** Opening DOCUMENT EXCERPT block **

I wrote a woodwind quartet with trombone lead, since that is what he played but
any lead player can do the part. Then he said that he plays in a group with
cello, bass trombone, French horn and tuba. He asked would you write a piece for
us, so I wrote this for them and nearly killed myself, slaving with the
different registers – tuba – come on! I took it on because that’s how you learn,
right? I took out the Stravinsky scores and I went through the whole thing.
French horn – which has an amazing transposition up a 5th, down a 4th
– man I don’t know, some weird transposition, everything was out. Tuba, the
range is like here (gesticulating) and I really didn’t
have
anybody high up, French horn really doesn’t get up there, cello doesn’t get up
there – high C around there for a real melody, so I said what instrument would
work? So what I do is I look through my material, I make up an assignment like
that. What would be suitable for this instrumentation? This is how this piece
came about - - - - Now these cats couldn’t play shit out of it, wasted my time
and then thankfully I met some guys up in Buffalo called the Amherst Saxophone
Quartet through my mother. They performed at this place and she went behind
stage and she’s says “you know Dave Liebman?” So the guy goes “yeah!” Tell him
to write something for us. Perfecto! I already did it for four instruments so I
transposed it and here it is!

** Closing DOCUMENT EXCERPT block **

> **APPLY WHAT YOU READ**:
1. Name every instrument that the account of composing the quartet says is in the group he plays in.
2. Reproduce the account of composing the quartet word for word, from "I wrote a woodwind" up to and including "the whole thing.".

** Opening DATA SHOWN block **

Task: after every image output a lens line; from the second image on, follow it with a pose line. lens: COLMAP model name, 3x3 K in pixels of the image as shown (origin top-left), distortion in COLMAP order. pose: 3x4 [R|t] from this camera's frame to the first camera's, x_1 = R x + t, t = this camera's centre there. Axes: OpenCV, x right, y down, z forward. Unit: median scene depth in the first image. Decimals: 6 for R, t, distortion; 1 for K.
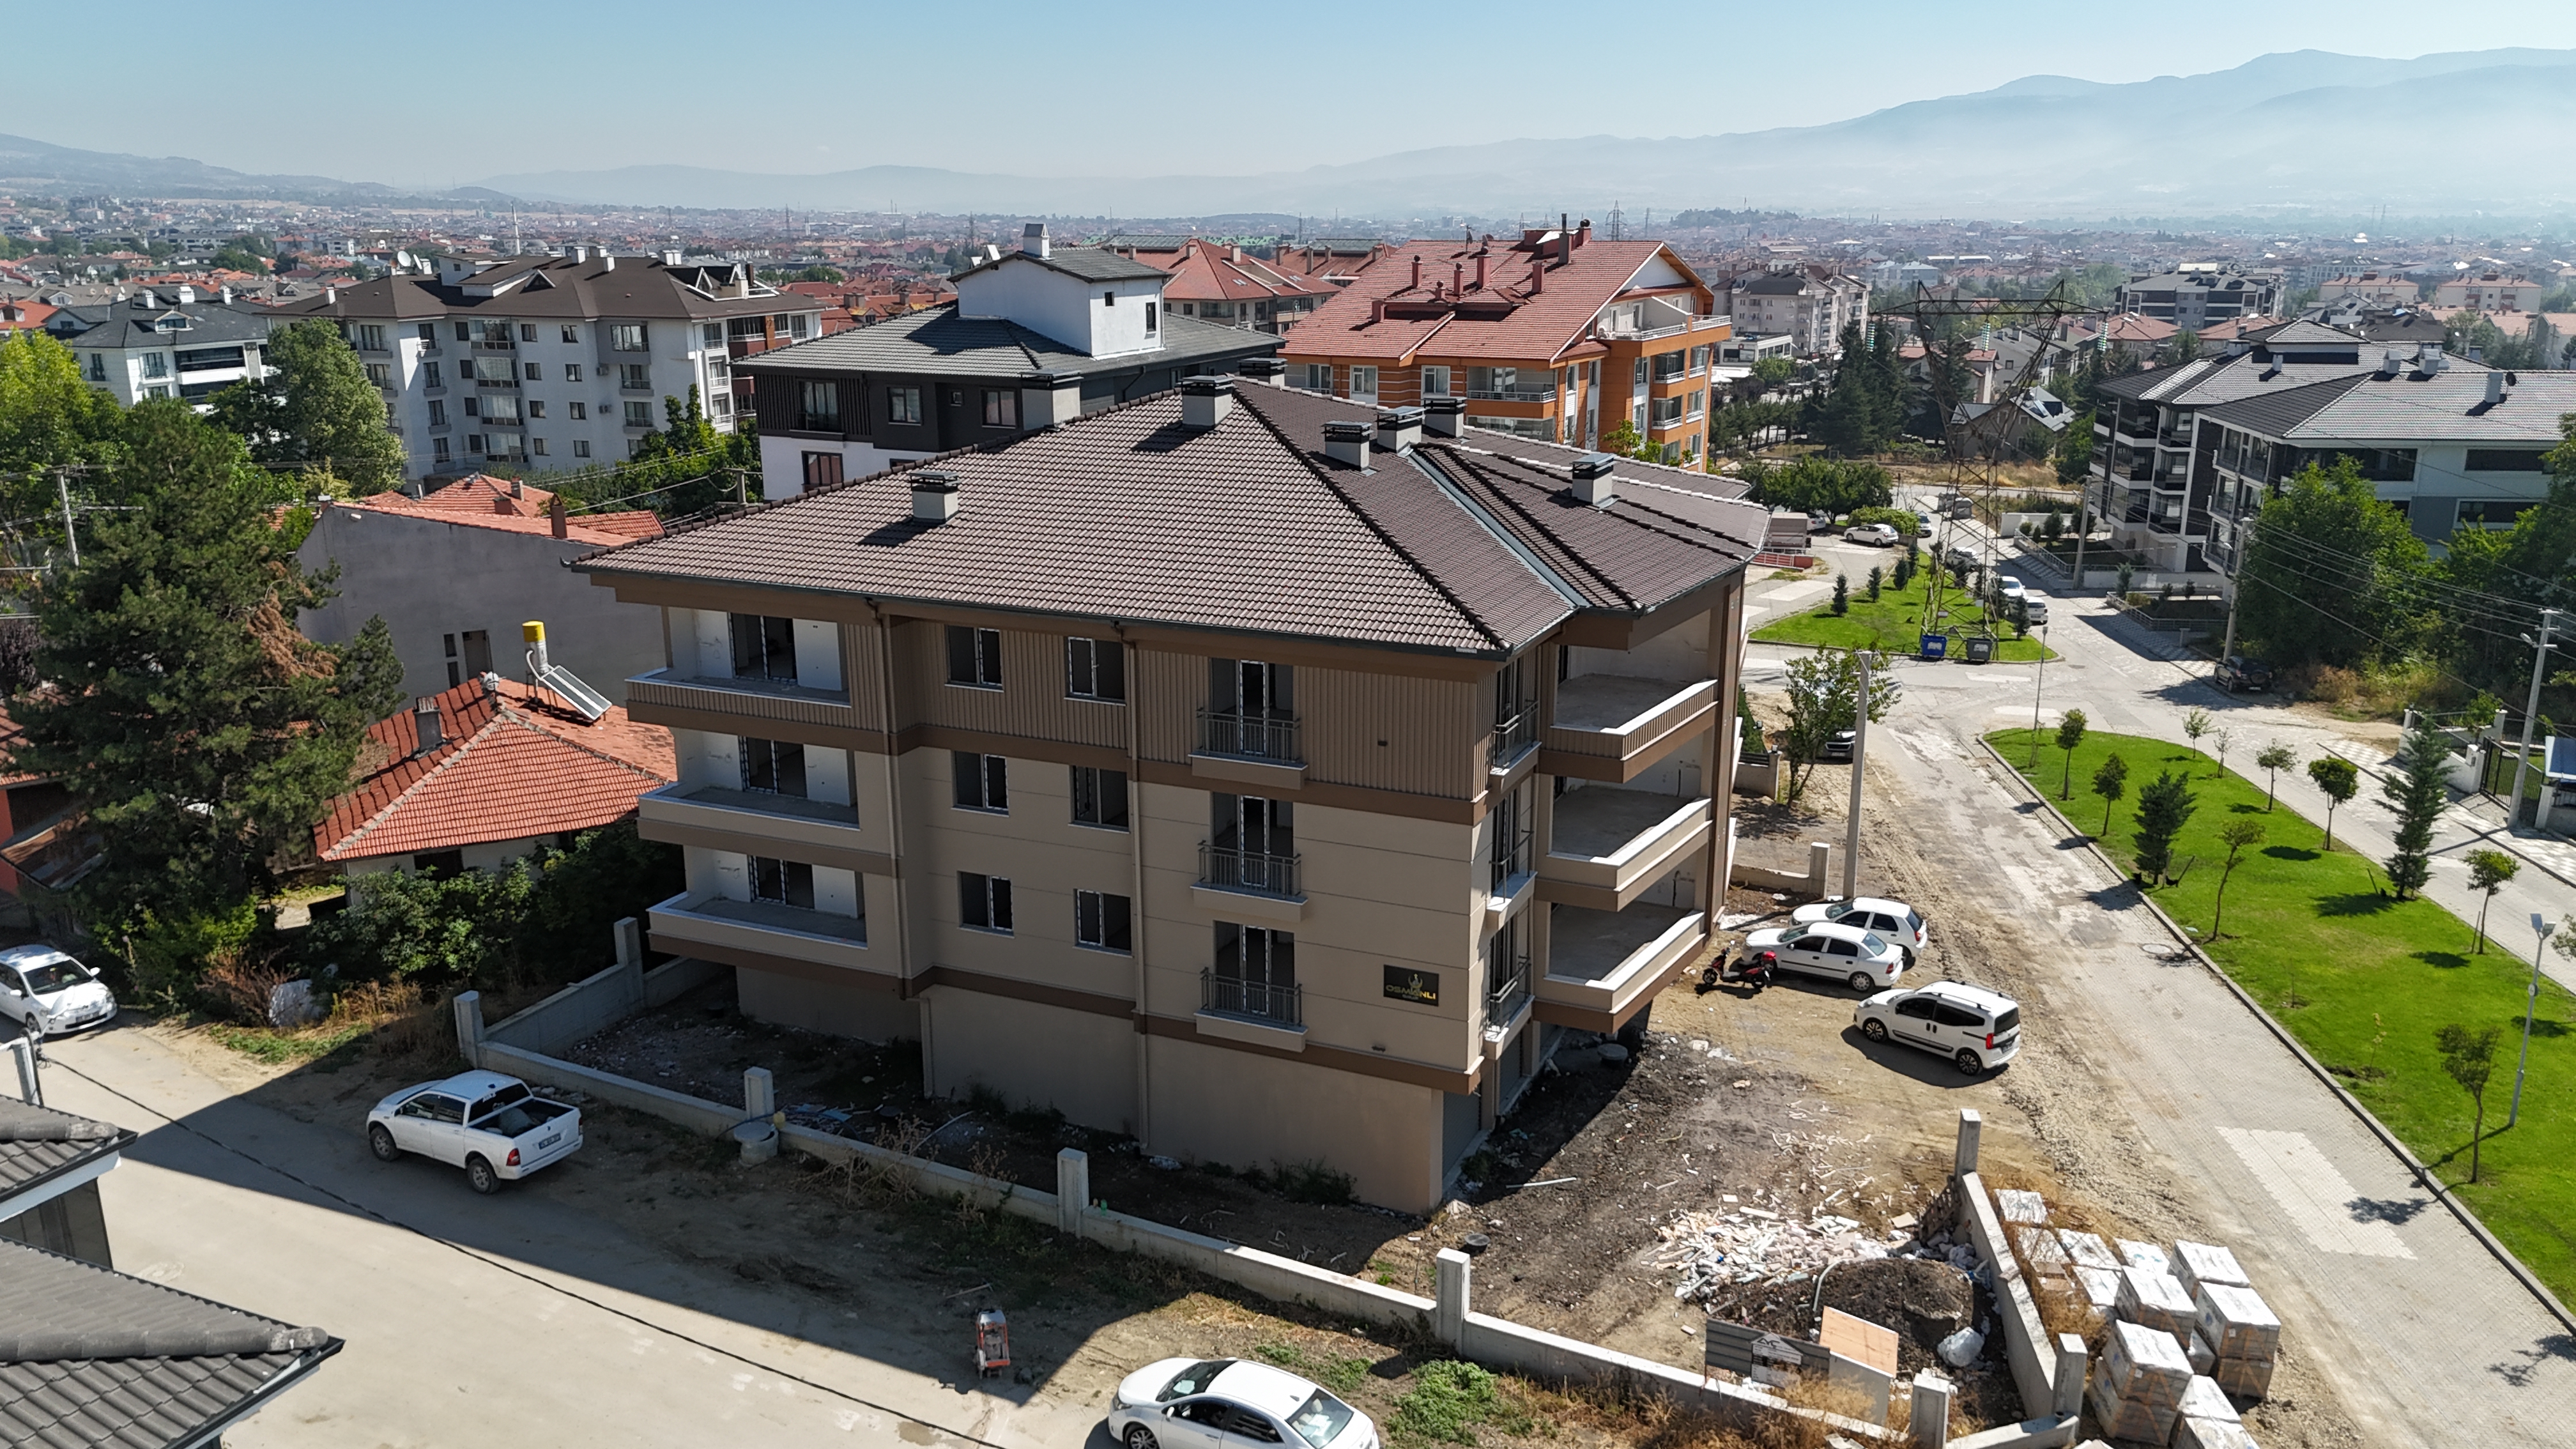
lens RADIAL K [[1903.0, 0, 1292.2], [0, 1903.0, 727.9], [0, 0, 1]] dist [0.063877, -0.059238]
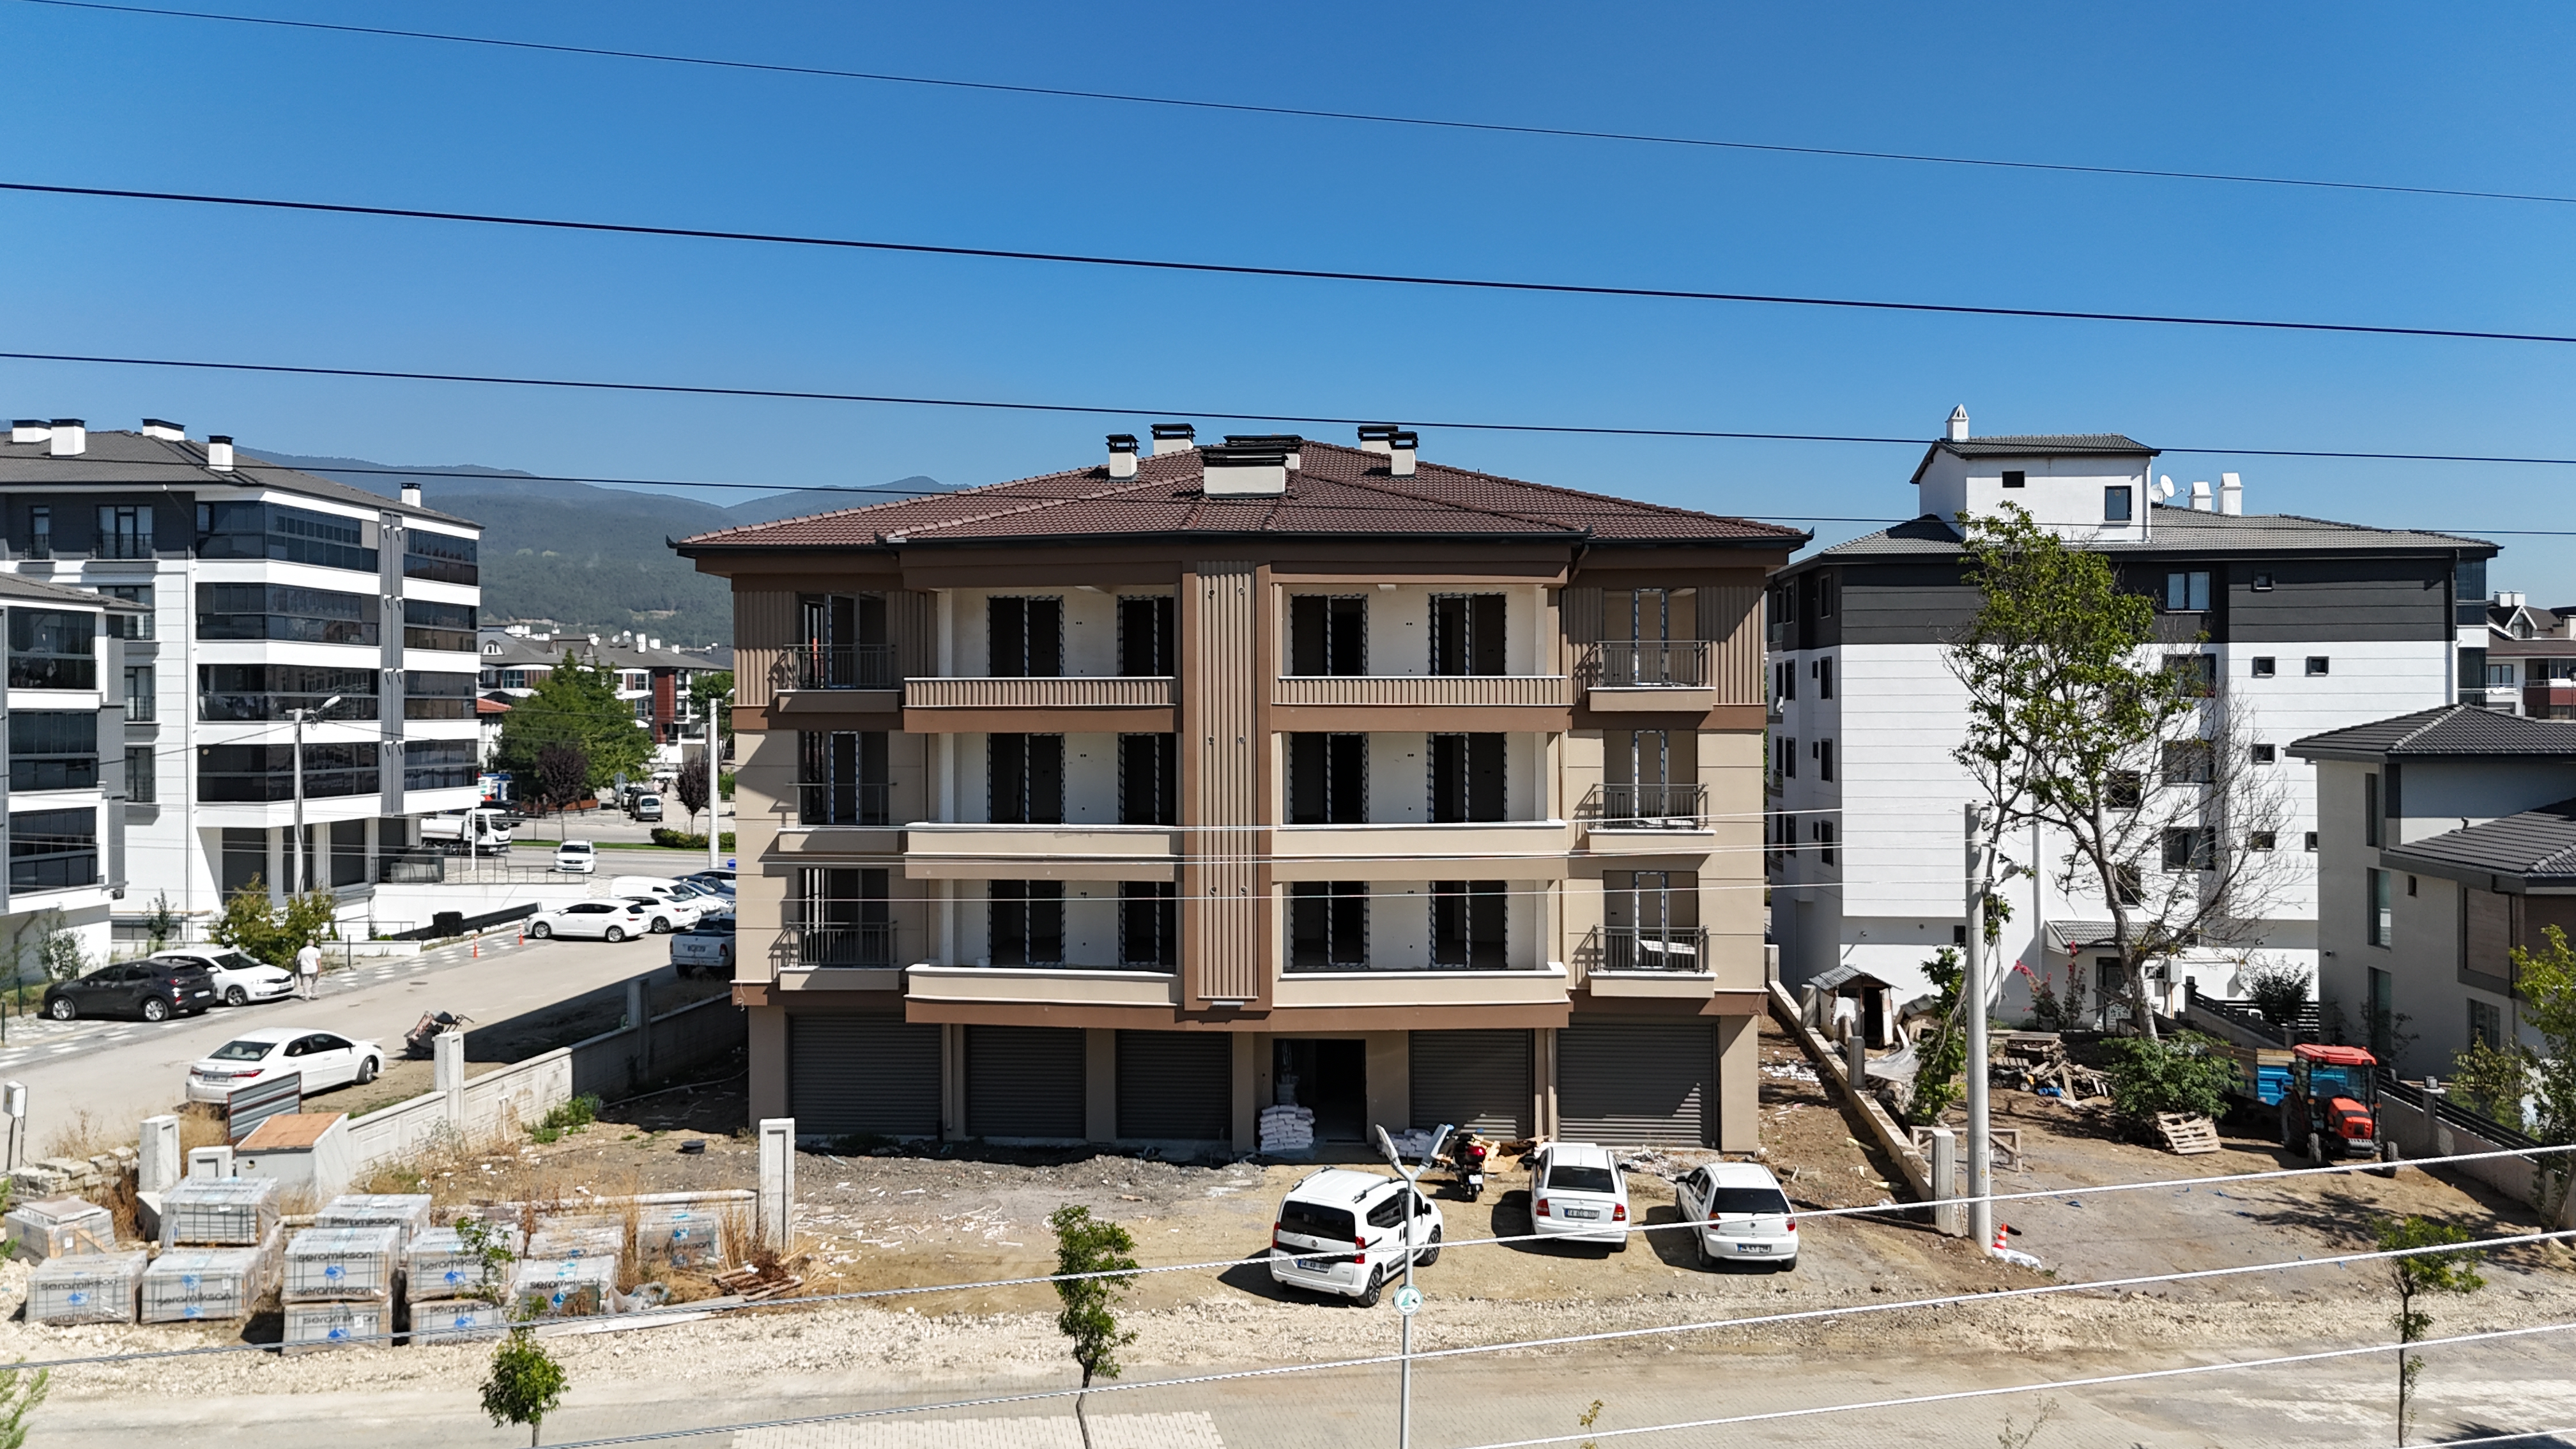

** Closing DATA SHOWN block **

> **SOLUTIONS**:
1. cello, bass trombone, French horn, tuba

2.
I wrote a woodwind quartet with trombone lead, since that is what he played but
any lead player can do the part. Then he said that he plays in a group with
cello, bass trombone, French horn and tuba. He asked would you write a piece for
us, so I wrote this for them and nearly killed myself, slaving with the
different registers – tuba – come on! I took it on because that’s how you learn,
right? I took out the Stravinsky scores and I went through the whole thing.